Stored data ▸
··········

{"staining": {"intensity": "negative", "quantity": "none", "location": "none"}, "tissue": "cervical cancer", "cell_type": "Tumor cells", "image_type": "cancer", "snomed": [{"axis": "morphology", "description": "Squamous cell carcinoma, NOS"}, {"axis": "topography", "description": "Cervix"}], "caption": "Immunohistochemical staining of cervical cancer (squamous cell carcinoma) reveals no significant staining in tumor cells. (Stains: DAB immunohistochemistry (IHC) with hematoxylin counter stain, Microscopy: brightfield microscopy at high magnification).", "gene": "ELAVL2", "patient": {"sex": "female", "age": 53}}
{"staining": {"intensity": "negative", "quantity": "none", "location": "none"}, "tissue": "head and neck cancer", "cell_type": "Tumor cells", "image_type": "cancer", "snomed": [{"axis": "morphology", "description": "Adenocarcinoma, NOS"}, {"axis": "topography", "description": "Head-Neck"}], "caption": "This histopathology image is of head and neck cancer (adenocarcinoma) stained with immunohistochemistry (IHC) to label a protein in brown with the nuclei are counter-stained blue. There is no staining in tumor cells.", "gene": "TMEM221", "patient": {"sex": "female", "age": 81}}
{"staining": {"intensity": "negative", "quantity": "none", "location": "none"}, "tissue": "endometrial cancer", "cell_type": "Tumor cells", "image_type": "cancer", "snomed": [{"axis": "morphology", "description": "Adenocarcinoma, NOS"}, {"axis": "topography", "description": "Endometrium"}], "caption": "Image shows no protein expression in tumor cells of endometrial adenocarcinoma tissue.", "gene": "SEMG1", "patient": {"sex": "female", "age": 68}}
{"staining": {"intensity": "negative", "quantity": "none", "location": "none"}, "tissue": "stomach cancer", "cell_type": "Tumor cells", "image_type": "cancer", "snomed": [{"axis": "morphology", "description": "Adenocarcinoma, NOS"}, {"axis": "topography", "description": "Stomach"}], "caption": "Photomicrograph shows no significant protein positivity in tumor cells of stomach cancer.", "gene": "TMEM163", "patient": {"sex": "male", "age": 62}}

··········

Copy the data exactly as it was presented.

{"staining": {"intensity": "negative", "quantity": "none", "location": "none"}, "tissue": "cervical cancer", "cell_type": "Tumor cells", "image_type": "cancer", "snomed": [{"axis": "morphology", "description": "Squamous cell carcinoma, NOS"}, {"axis": "topography", "description": "Cervix"}], "caption": "Immunohistochemical staining of cervical cancer (squamous cell carcinoma) reveals no significant staining in tumor cells. (Stains: DAB immunohistochemistry (IHC) with hematoxylin counter stain, Microscopy: brightfield microscopy at high magnification).", "gene": "ELAVL2", "patient": {"sex": "female", "age": 53}}
{"staining": {"intensity": "negative", "quantity": "none", "location": "none"}, "tissue": "head and neck cancer", "cell_type": "Tumor cells", "image_type": "cancer", "snomed": [{"axis": "morphology", "description": "Adenocarcinoma, NOS"}, {"axis": "topography", "description": "Head-Neck"}], "caption": "This histopathology image is of head and neck cancer (adenocarcinoma) stained with immunohistochemistry (IHC) to label a protein in brown with the nuclei are counter-stained blue. There is no staining in tumor cells.", "gene": "TMEM221", "patient": {"sex": "female", "age": 81}}
{"staining": {"intensity": "negative", "quantity": "none", "location": "none"}, "tissue": "endometrial cancer", "cell_type": "Tumor cells", "image_type": "cancer", "snomed": [{"axis": "morphology", "description": "Adenocarcinoma, NOS"}, {"axis": "topography", "description": "Endometrium"}], "caption": "Image shows no protein expression in tumor cells of endometrial adenocarcinoma tissue.", "gene": "SEMG1", "patient": {"sex": "female", "age": 68}}
{"staining": {"intensity": "negative", "quantity": "none", "location": "none"}, "tissue": "stomach cancer", "cell_type": "Tumor cells", "image_type": "cancer", "snomed": [{"axis": "morphology", "description": "Adenocarcinoma, NOS"}, {"axis": "topography", "description": "Stomach"}], "caption": "Photomicrograph shows no significant protein positivity in tumor cells of stomach cancer.", "gene": "TMEM163", "patient": {"sex": "male", "age": 62}}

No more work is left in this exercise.